I return after my two week hiatus full of various ideas, opinions and thoughts, some of which I shall undoubtedly put down in words at some point. However first things first. Being the slower reader that I am, it was only last week that I read a piece by Dominic Sandbrook on the First World War. The thoughts of other people on the article are here to read. The article, basically suggested that Britain didn’t need to go to war in 1914, and if she hadn’t, Europe would have been fine under the control of Germany.

Now, as much as I find counter-factual history entertaining, this cannot, to my mind at least, claim to be ‘good’ history writing. For me, the suggestion that had Britain not entered the war, the likes of Hitler and Stalin would never have cast their long shadows over the 20th Century, is flawed. I cannot, in all honesty, understand the ‘what if’ arguments. They have the misfortune of doing two things. The first is that they make the writer seem, bigoted, arrogant, and consequently, stupid. Having read a lot of Sandbrook’s other stuff I know that this isn’t the case. Yet his thoughts that it was, in fact, very easy to opt out of the war, thereby avoiding the millions of deaths that came to pass, are basically nonsense.

However, the second reason that ‘what if’s?’ should be disgarded is one of common sense. They are neither useful nor productive to consider. They do not change the facts of the matter, nor do they change thoughts about the matter. They do very little but theorise about the possible outcomes of events had they not happened the way they did.

“What if Harold was not killed by that arrow in the eye at Hastings in 1066?”

“What if Cook had missed New Zealand and Australia?”

“What if Hitler hadn’t been elected in 1932?”

“What if 9/11 had never happened?”

All are interesting questions to think about, but ultimately meaningless. The trouble is, they all did happen, and consequently shaped history.

The emphasised quote on the page of Sandbrook’s article read “Had Britain stayed out of the First World War, our recent history- and that of Europe- would have been a good deal rosier”. I am struggling to find the words to explain how stupid and flawed this idea is. Sandbrook presents a picture that suggests that it was a simple case of saying ‘yes’ or ‘no’, as if someone simply asked the question “Does anyone fancy going to war today chaps?”.

The reality, as anyone with half any iota of intelligence will tell you, was very different. A complex series of agreements, both verbal and written, as well as a concern for Britain’s own empire and the security of Europe were all contributory causes for Britain’s entry into the war. It is ironic therefore that as a result of entering the war, Britain eventually came to losing most of her empire by the 1950s. But this is to stray away from the point.
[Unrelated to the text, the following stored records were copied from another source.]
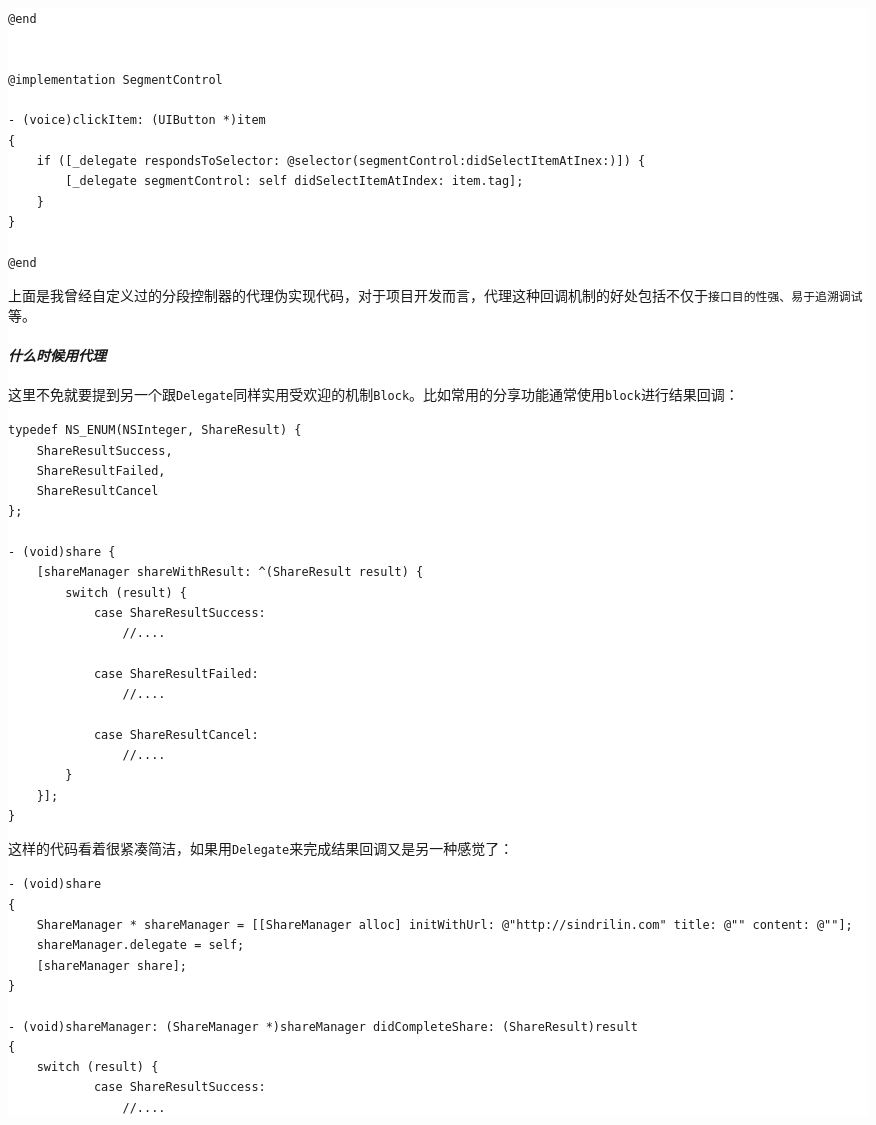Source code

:     @end


    @implementation SegmentControl

    - (voice)clickItem: (UIButton *)item
    {
        if ([_delegate respondsToSelector: @selector(segmentControl:didSelectItemAtInex:)]) {
            [_delegate segmentControl: self didSelectItemAtIndex: item.tag];
        }
    }

    @end

上面是我曾经自定义过的分段控制器的代理伪实现代码，对于项目开发而言，代理这种回调机制的好处包括不仅于`接口目的性强、易于追溯调试`等。


#### *什么时候用代理*

这里不免就要提到另一个跟`Delegate`同样实用受欢迎的机制`Block`。比如常用的分享功能通常使用`block`进行结果回调：

    typedef NS_ENUM(NSInteger, ShareResult) {
        ShareResultSuccess,
        ShareResultFailed,
        ShareResultCancel
    };

    - (void)share {
        [shareManager shareWithResult: ^(ShareResult result) {
            switch (result) {
                case ShareResultSuccess:
                    //....

                case ShareResultFailed:
                    //....

                case ShareResultCancel:
                    //....
            }
        }];
    }

这样的代码看着很紧凑简洁，如果用`Delegate`来完成结果回调又是另一种感觉了：

    - (void)share
    {
        ShareManager * shareManager = [[ShareManager alloc] initWithUrl: @"http://sindrilin.com" title: @"" content: @""];
        shareManager.delegate = self;
        [shareManager share];
    }

    - (void)shareManager: (ShareManager *)shareManager didCompleteShare: (ShareResult)result
    {
        switch (result) {
                case ShareResultSuccess:
                    //....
My own point, albeit briefly discussed here, is that counter-factual history is really a very flawed, ultimately stupid, waste of time for people who like to think that they are intelligent. It avoids tackling the big questions in favour of the hypothetical nonsense. It contributes nothing to debate surrounding these topics. It seems to me that it is just a timewasting device for the historian until they can actually find something worthwhile contrbuting to the discussion.